Armenian Foreign Minister Ararat Mirzoyan visited Damascus on Thursday to express solidarity with Syria following the deadly earthquake in the country.
Mirzoyan's delegation brought 26 tons of aid. He was met at the airport by his Syrian counterpart Faisal Mekdad, Syria’s official news outlet SANA reported.
Italy’s Agency for Development Cooperation also signed an agreement with the Syrian Arab Red Crescent on Thursday to provide more assistance to earthquake victims, according to SANA.
Why it matters: Delivering aid to earthquake-stricken Syria is complicated by the ongoing civil war and US sanctions. However, many countries have provided aid to Syria, and Armenia and Italy were among the first to do so. Armenia sent rescuers to Syria earlier this month, while Italy sent the first aid shipment of any European country.
Saudi Arabia, Egypt and other regional states also sent rescue workers and/or aid. The help could be indicative of the Syrian government’s improving relations with the rest of the world, particularly with the Middle East. After being ostracized at the onset of the Syrian civil war, the government of President Bashar al-Assad is now in control of much of the country. Regional states have warmed to Syria as a result.

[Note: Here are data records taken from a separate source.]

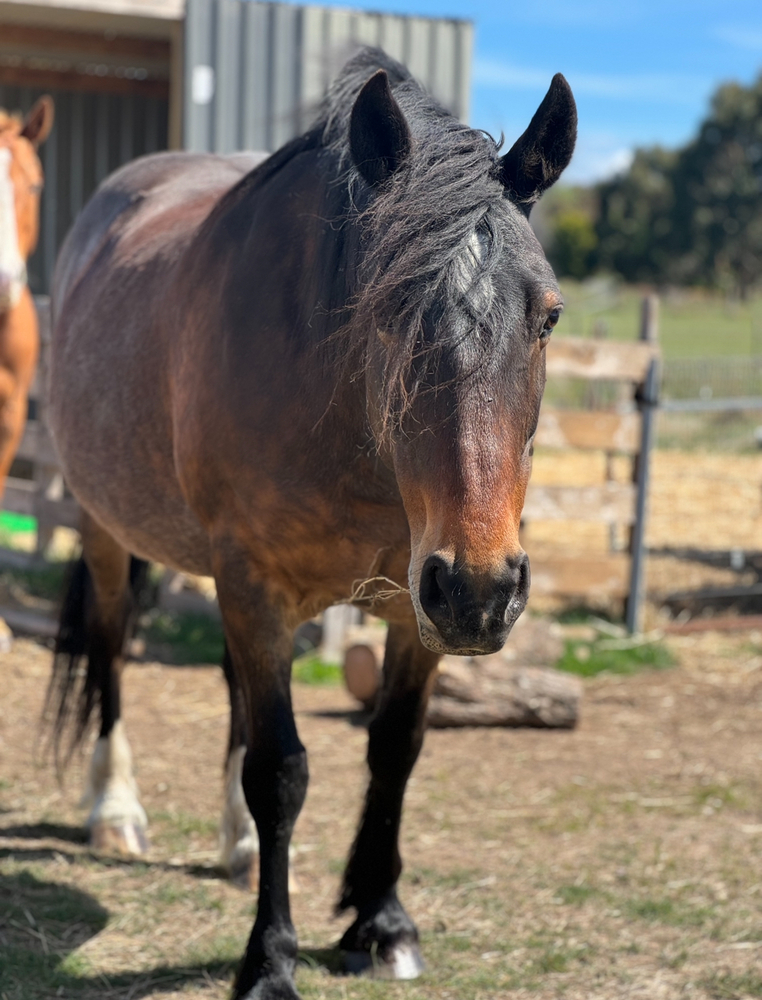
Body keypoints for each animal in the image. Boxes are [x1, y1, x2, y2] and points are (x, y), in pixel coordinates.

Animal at [46, 48, 576, 999]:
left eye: (547, 315)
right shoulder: (257, 584)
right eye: (387, 311)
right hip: (110, 529)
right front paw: (269, 960)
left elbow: (393, 749)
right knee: (109, 648)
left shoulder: (413, 605)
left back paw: (238, 848)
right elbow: (281, 769)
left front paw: (382, 923)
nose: (484, 590)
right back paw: (115, 810)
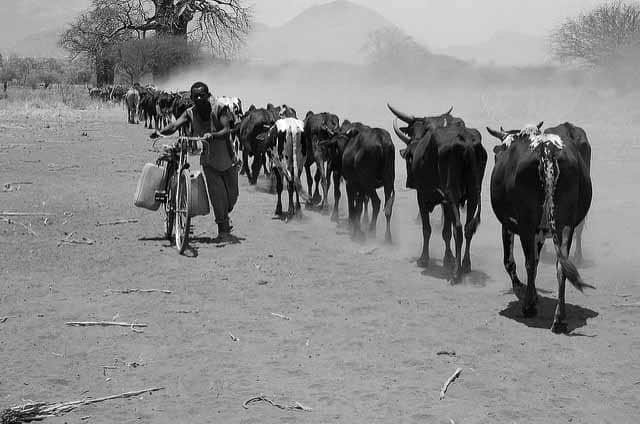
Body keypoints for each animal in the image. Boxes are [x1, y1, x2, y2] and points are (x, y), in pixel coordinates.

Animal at [388, 104, 488, 284]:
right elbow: (445, 232)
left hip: (452, 193)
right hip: (473, 194)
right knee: (468, 228)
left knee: (458, 228)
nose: (409, 183)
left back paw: (456, 273)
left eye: (409, 158)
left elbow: (427, 229)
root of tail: (467, 142)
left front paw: (424, 259)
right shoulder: (445, 201)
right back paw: (465, 265)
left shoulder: (422, 195)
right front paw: (448, 259)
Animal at [490, 121, 596, 332]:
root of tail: (547, 149)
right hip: (565, 226)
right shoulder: (541, 233)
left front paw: (523, 290)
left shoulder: (510, 225)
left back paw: (529, 307)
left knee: (530, 262)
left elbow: (511, 261)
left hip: (527, 225)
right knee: (561, 265)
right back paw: (560, 319)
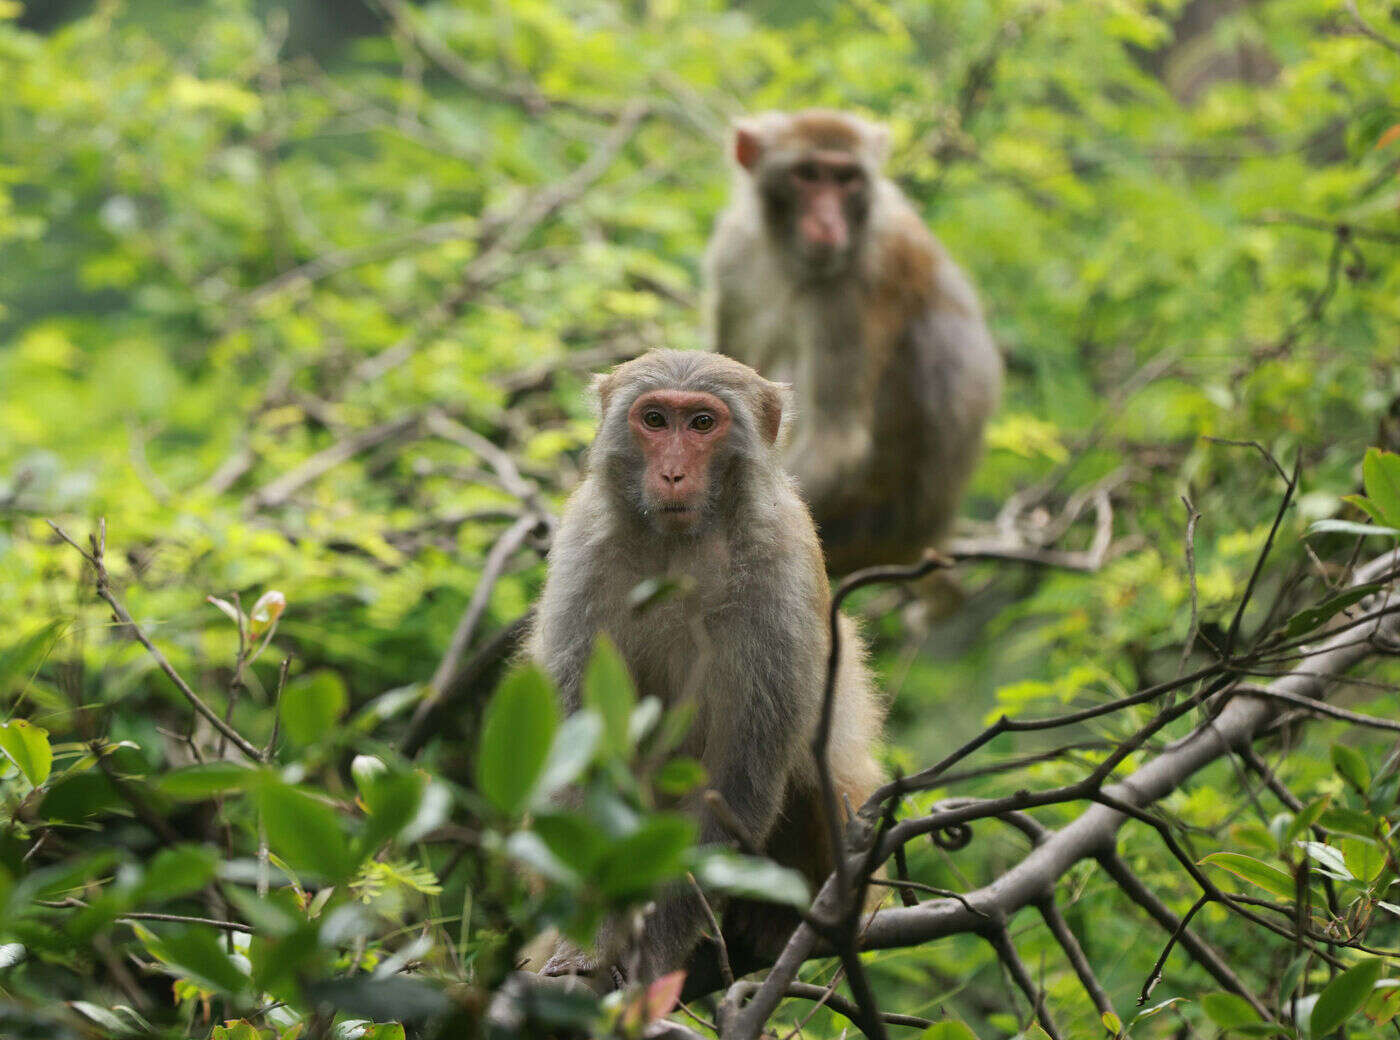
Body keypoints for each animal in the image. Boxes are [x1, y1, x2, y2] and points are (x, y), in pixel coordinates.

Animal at [529, 347, 879, 985]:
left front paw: (649, 955)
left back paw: (772, 923)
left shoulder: (779, 567)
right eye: (655, 420)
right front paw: (589, 942)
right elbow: (581, 752)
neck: (680, 545)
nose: (672, 473)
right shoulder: (583, 549)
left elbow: (737, 776)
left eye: (701, 424)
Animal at [705, 111, 1002, 576]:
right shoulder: (732, 252)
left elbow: (836, 441)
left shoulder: (853, 288)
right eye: (808, 174)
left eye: (847, 178)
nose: (829, 223)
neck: (786, 255)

Relatedly, Turkey’s main opposition leader Kemal Kilicdaroglu also sent a letter to Assad, extending his condolences over the killer earthquakes, Turkey’s ANKA News Agency reported Thursday.

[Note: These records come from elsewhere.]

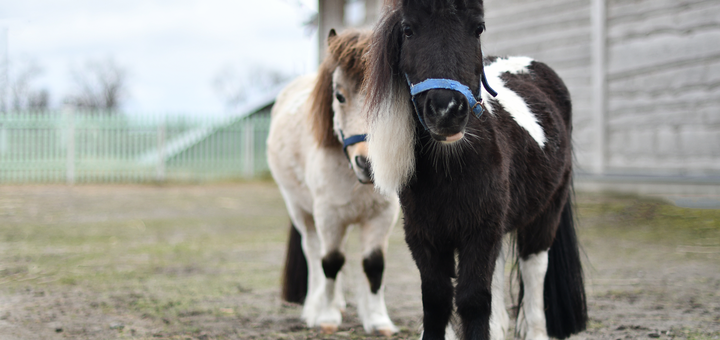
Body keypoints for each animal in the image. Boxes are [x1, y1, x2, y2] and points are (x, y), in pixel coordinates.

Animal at [268, 28, 400, 334]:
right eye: (339, 96)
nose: (368, 164)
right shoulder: (328, 216)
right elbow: (330, 262)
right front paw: (326, 317)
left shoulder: (382, 216)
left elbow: (374, 265)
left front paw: (378, 319)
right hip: (301, 212)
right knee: (314, 253)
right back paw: (314, 307)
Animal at [362, 0, 588, 340]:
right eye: (408, 29)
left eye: (478, 27)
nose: (446, 110)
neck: (451, 166)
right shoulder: (424, 237)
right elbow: (436, 299)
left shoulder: (480, 233)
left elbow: (473, 299)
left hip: (546, 213)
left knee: (534, 273)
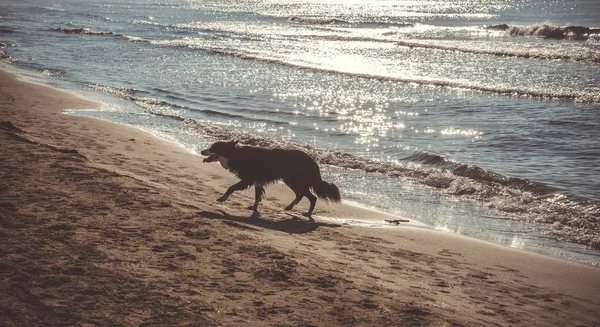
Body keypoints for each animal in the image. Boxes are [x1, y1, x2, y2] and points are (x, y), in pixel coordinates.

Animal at [202, 140, 342, 222]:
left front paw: (222, 198)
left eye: (214, 147)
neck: (235, 154)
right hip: (290, 180)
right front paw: (254, 208)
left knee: (312, 197)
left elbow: (231, 187)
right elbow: (257, 195)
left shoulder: (248, 179)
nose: (202, 151)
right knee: (300, 195)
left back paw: (307, 213)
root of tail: (313, 162)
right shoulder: (257, 181)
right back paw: (290, 207)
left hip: (295, 180)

“I want you to know that we feel the loss of our country and the neighboring Syrian people in our hearts. As the disaster and pain we experience have once again shown, we are partners and neighbors in our grief, we share the common pain of our peoples,” Kilicdaroglu wrote.

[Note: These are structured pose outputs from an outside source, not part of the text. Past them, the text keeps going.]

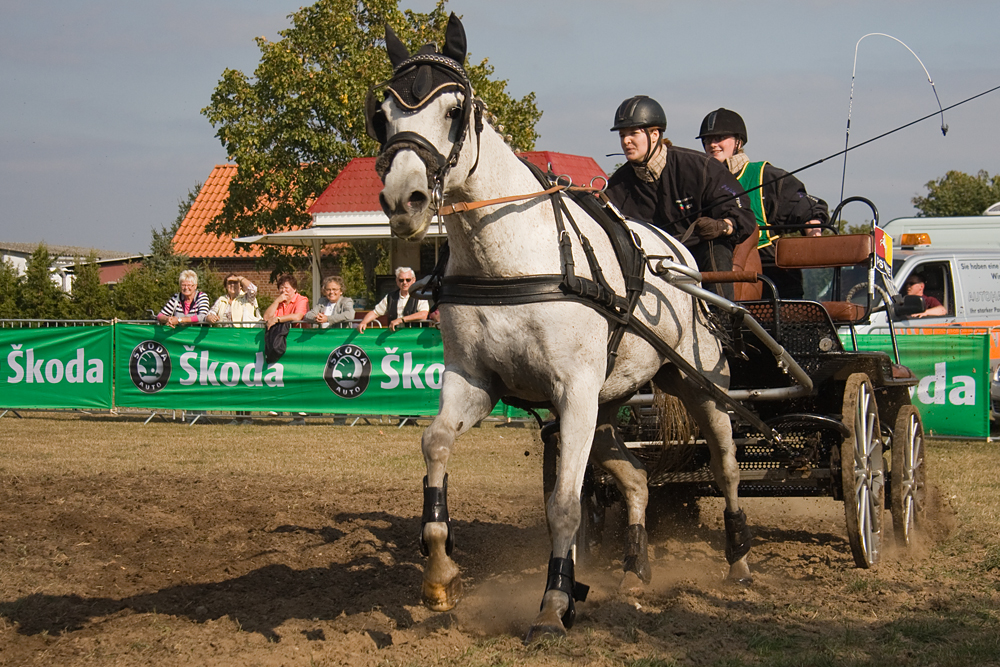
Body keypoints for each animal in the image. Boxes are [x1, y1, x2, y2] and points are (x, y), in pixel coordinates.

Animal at [368, 14, 752, 640]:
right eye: (383, 115)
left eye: (454, 110)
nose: (405, 200)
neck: (511, 259)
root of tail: (677, 254)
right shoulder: (477, 383)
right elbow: (436, 443)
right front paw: (441, 574)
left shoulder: (571, 393)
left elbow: (565, 506)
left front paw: (553, 603)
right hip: (609, 404)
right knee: (637, 476)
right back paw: (634, 570)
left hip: (700, 386)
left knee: (726, 468)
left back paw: (739, 561)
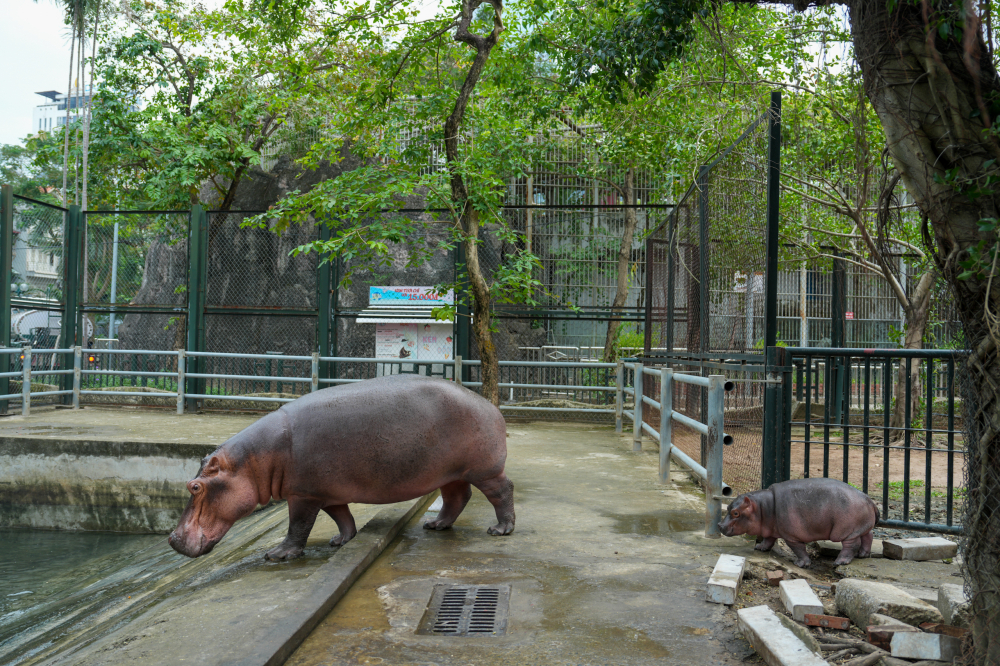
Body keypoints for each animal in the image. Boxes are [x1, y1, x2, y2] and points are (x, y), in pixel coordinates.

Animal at [168, 376, 516, 556]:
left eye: (194, 486)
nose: (171, 539)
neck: (254, 460)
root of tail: (490, 406)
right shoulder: (328, 493)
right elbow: (342, 518)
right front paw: (340, 542)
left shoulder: (303, 495)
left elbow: (298, 526)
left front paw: (278, 555)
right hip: (451, 472)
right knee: (457, 497)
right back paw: (435, 525)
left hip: (484, 469)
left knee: (502, 491)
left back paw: (500, 530)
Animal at [724, 478, 880, 564]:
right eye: (728, 507)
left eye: (736, 513)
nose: (720, 525)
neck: (762, 507)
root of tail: (869, 499)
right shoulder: (770, 529)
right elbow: (768, 540)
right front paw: (760, 548)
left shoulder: (791, 536)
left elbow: (798, 549)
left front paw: (801, 564)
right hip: (860, 527)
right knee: (868, 535)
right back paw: (862, 555)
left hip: (847, 531)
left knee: (851, 545)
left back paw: (839, 562)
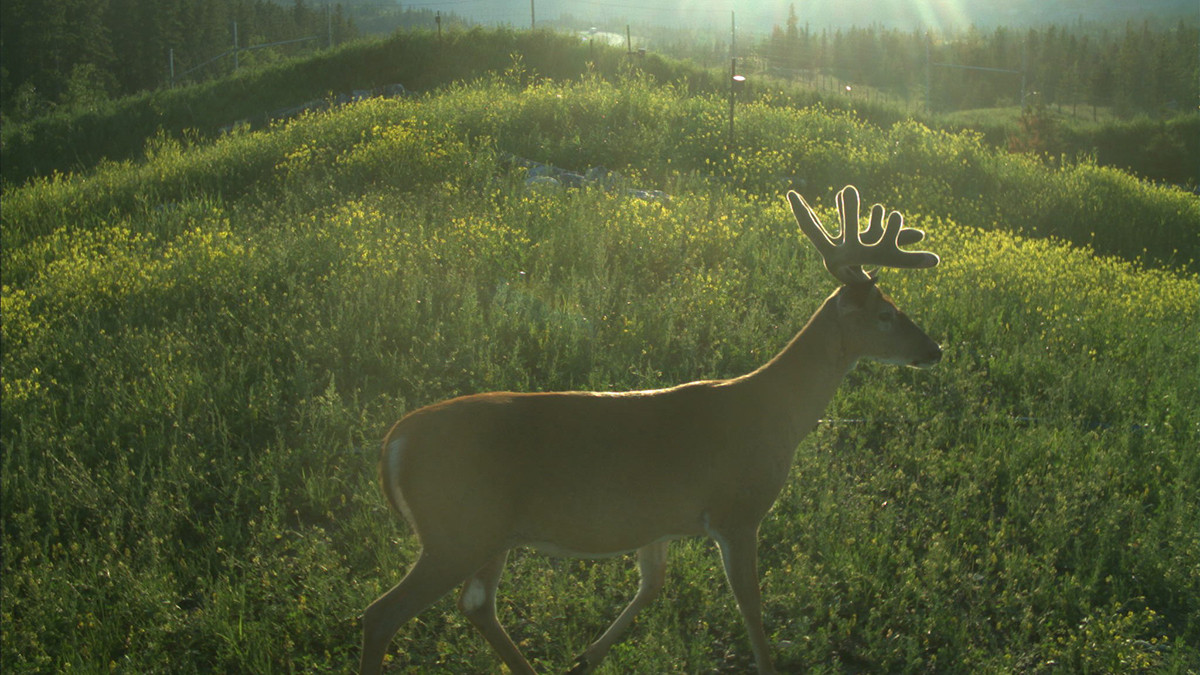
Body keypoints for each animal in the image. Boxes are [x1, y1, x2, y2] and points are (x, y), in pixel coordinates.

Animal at [360, 185, 942, 675]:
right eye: (887, 314)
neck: (773, 414)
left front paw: (587, 657)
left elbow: (652, 585)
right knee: (382, 613)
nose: (934, 349)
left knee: (476, 605)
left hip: (487, 531)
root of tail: (394, 442)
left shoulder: (658, 522)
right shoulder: (737, 511)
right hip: (456, 529)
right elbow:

Turkey and Syria remain in a sort of proxy war, with Turkey supporting Syrian rebel groups fighting the government in the north. In a first after more than a decade, the two countries’ defense ministers and intelligence chiefs held trilateral talks in Moscow in December.
International observers remain cautious toward working with the Assad government to deliver aid, but are sounding the alarm on the need to address the issue urgently.
In a statement released on Wednesday, the Munich Security Conference, the European Institute of Peace and the Rockefeller Foundation called for "urgent action to overcome the political obstacles that are blocking humanitarian assistance."
The immediate focus, it stressed, must be on lasting cross-border access. The statement warned, however, that engagement with Damascus will not be enough. It read, “Engagements by partial groupings or multiple bilateral actors with the regime in Damascus will not produce the type of progress that is required.”
The conference further called for “urgent high-level political attention and a more coordinated international approach” to deliver aid, especially to rebel areas.
Both rebel and government territory in northern Syria was affected by the earthquake.
Know more: Last week, the United Nations and the Syrian government opened two additional border crossings from Turkey into rebel territory in northern Syria for a three-month period. The situation is particularly dire in these areas due to the effects of years of war.